Tout le règne végétal réagit et nous de même. La saison de transition nous prépare à l'adaptation aux conditions de celle qui suivra sous peu : l'hiver… qui n'est pas réputée pour sa clémence. Voilà pourquoi il nous faut profiter de l'air frais et vivifiant d'octobre pour être au jardin et vivre l'Action de grâce comme la vie à la campagne nous le propose. La terre généreuse nous invite à la récolte des fruits du labeur…
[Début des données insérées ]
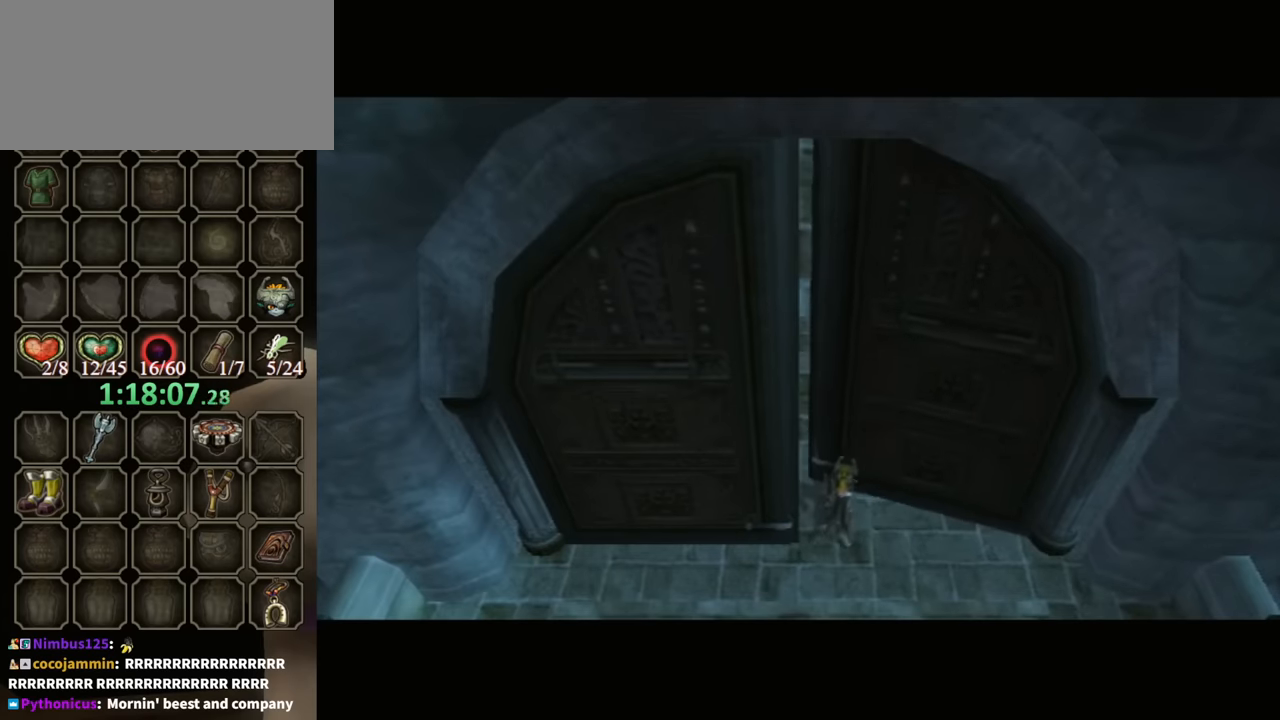
{"buttons": [], "left_stick": "center", "right_stick": "center", "events": []}
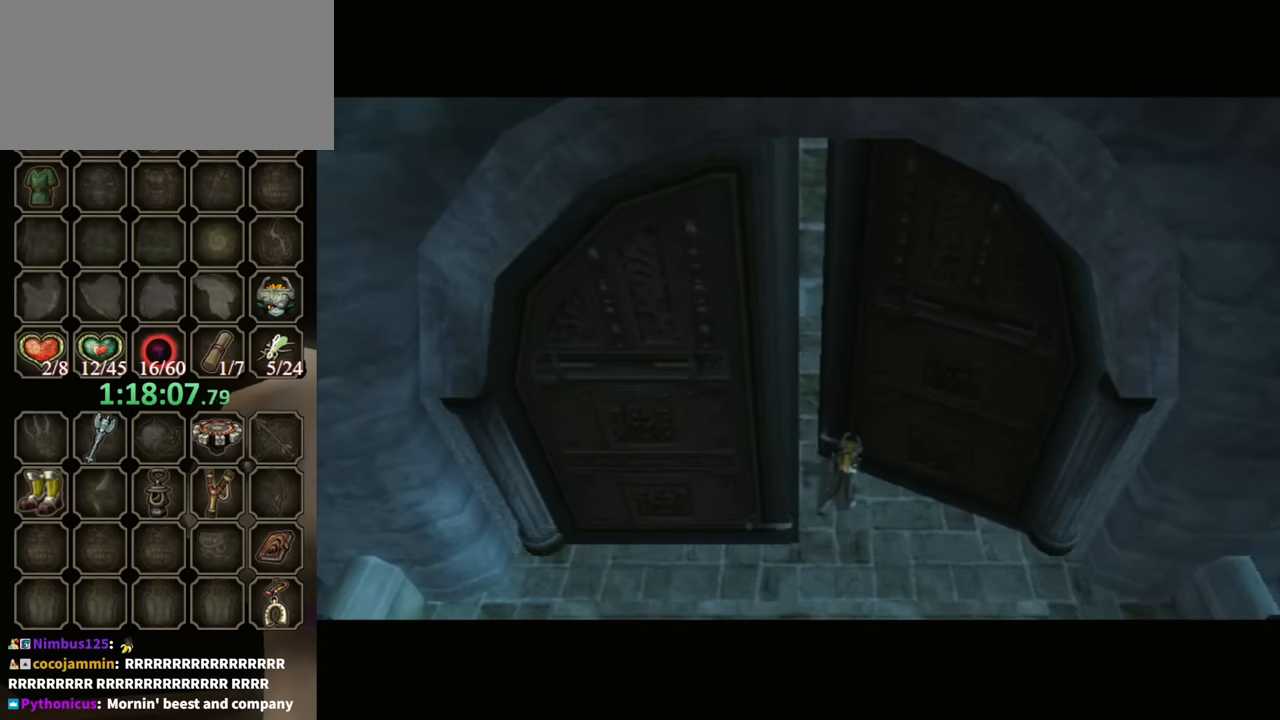
{"buttons": [], "left_stick": "center", "right_stick": "center", "events": []}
Fermer le jardin, c'est le quitter en lui disant merci. Merci pour l'abondance de fruits et de légumes dont il nous a déjà gratifiés pendant la belle saison et maintenant, lorsque tout est arrivé à maturité. Idéalement, nous devons laisser en terre les légumes racines jusqu'à la limite acceptable, de telle sorte que le moment venu de les récolter, ils ne soient pas altérés par la chaleur ambiante, parce qu'arrivés à l'état de dormance et qu'ils le resteront jusqu'au printemps et davantage dans un caveau prévu à cet effet. On peut aussi faire l'expérience de laisser une partie de la récolte au jardin en prenant soin de la protéger du froid avec six à dix centimètres de paille. À la fin d'avril, quel plaisir de déterrer une belle quantité de carottes croquantes et sucrées, meilleures encore qu'elles ne pouvaient l'être à l'automne! Certains gardaient même autrefois leurs choux cordés le long du solage à l'extérieur de leur maison, avec, pour seuls abris, une toile épaisse et la neige entassée là à la pelle. On allait puiser au besoin dans la réserve jusqu'à épuisement des stocks. D'autres les entassaient dans un baril à l'étable. Lorsqu'ils se servaient, ils prenaient soin de déshabiller le chou de ses feuilles de protection pour les donner aux animaux qui raffolaient de ces gâteries ponctuelles.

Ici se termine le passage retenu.